Los acostumbrados estrenos y reparaciones en las casas, dejaron de ser prioridad para muchos. Sin embargo, la cena de Navidad y Año Nuevo, junto a la posibilidad de adornar los hogares para darle un aire diferente, son parte de lo que todavía esperan mantener.

Por estos días, los ciudadanos comienzan a visitar los mercados en busca de los ingredientes para las hallacas, y a escudriñar en diferentes comercios las opciones más económicas para el esperado arbolito donde reposan los regalos de la familia.

 

Un sueldo mínimo no alcanza para la cena

 

Sin incluir el 15% de aumento decretado en días recientes por el presidente Nicolás Maduro, con vigencia a partir del primero de diciembre, el sueldo mínimo ubicado –hasta ahora- en 4.245 bolívares, no será suficiente para costear la cena navideña.

La cantidad y calidad de los ingredientes será factor determinante en esta ocasión, tomando en cuenta dos factores. El primero de ellos es que el precio de los productos regulados está muy por encima de la oferta en el mercado y, por si fuera poco, la Organización de las Naciones Unidas para la Alimentación y Agricultura (FAO, por sus siglas en inglés), reconoce que Venezuela es el país latino donde los costos de los alimentos suben aceleradamente.

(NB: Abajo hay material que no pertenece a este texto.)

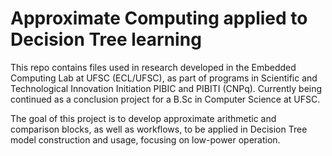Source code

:# Approximate Computing applied to Decision Tree learning

This repo contains files used in research developed in the Embedded Computing Lab at UFSC (ECL/UFSC), as part of programs in Scientific and Technological Innovation Initiation PIBIC and PIBITI (CNPq). Currently being continued as a conclusion project for a B.Sc in Computer Science at UFSC.

The goal of this project is to develop approximate arithmetic and comparison blocks, as well as workflows, to be applied in Decision Tree model construction and usage, focusing on low-power operation.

En un recorrido por uno de los mercados más populares de Barquisimeto, los vendedores reconocieron que los consumidores no se han activado en la compra de ingredientes.

La cuenta para hacer hallacas asciende. Desde las hojas de plátano en 20 bolívares el kilo, unos 80 bolívares el hilo pabilo, las aceitunas, alcaparras y encurtidos a 100 el kilo, y otros 200 el kilo de pasas, hasta las carnes que utilizan regularmente: pulpa, muchacho cuadrado o chocozuela, que venden en más de 200 bolívares el kilo, pese a que el precio de carne de res de primera en Gaceta Oficial (2013), es de 27,29… toda una ficción.

Otro infaltable en la mesa es el pan de jamón, que en la mayoría de las panaderías cuesta 350 bolívares, y según estimaciones de la Federación Venezolana de Industriales del Pan, aumentará en diciembre con la llegada de ingredientes (como aceitunas y pasas) a precio nuevo.
Y aunque el Estado ha dicho que el Plan Navidades Felices 2014 distribuirá unas 20 toneladas de pernil a 80 bolívares el kilo, la realidad es que pocos tienen acceso o logran soportar largas colas bajo el sol inclemente para comprarlo a este precio y, por el contrario, deben presupuestar 260 bolívares por kilo.

 

El venezolano desarrolla su creatividad

 

Frente a los altos precios de los ingredientes que conforman la acostumbrada cena de Navidad y Año Nuevo, los venezolanos han iniciado una interesante búsqueda de alternativas para sentarse en la mesa, como de costumbre, junto a la familia.

Al hacer una consulta a los compradores, reconocieron que los costos sobrepasan sus ingresos, por lo que han decidido variar sus recetas.
Hay quienes reemplazarán las hallacas por bollos de carne, aunque a pesar de la crisis, existen ciertas regiones del país donde se podrá mantener la tradición, tal es el caso de los Andes y sus hallacas de caraotas, con las cuales se abaratan costos al no tener que preparar el tradicional guiso con diversidad de ingredientes.

Por otra parte, hay diversas opciones para desplazar el pernil de la mesa. Hay quienes prepararán pavo relleno, otros un pollo al horno, y hasta chuletas de cochino en salsa negra.

La torta negra como el postre de los encuentros de Navidad, encuentra alternativas en la torta de pan, o una de zanahoria con maní.
Y si de bebidas se trata, el típico “ponche crema” con base de ron, tiene una segunda versión con la conocida “leche de burra”, realizada con cocuy, bebida que además está declarada como Patrimonio Cultural del estado Lara, y Patrimonio Cultural y Ancestral de Venezuela.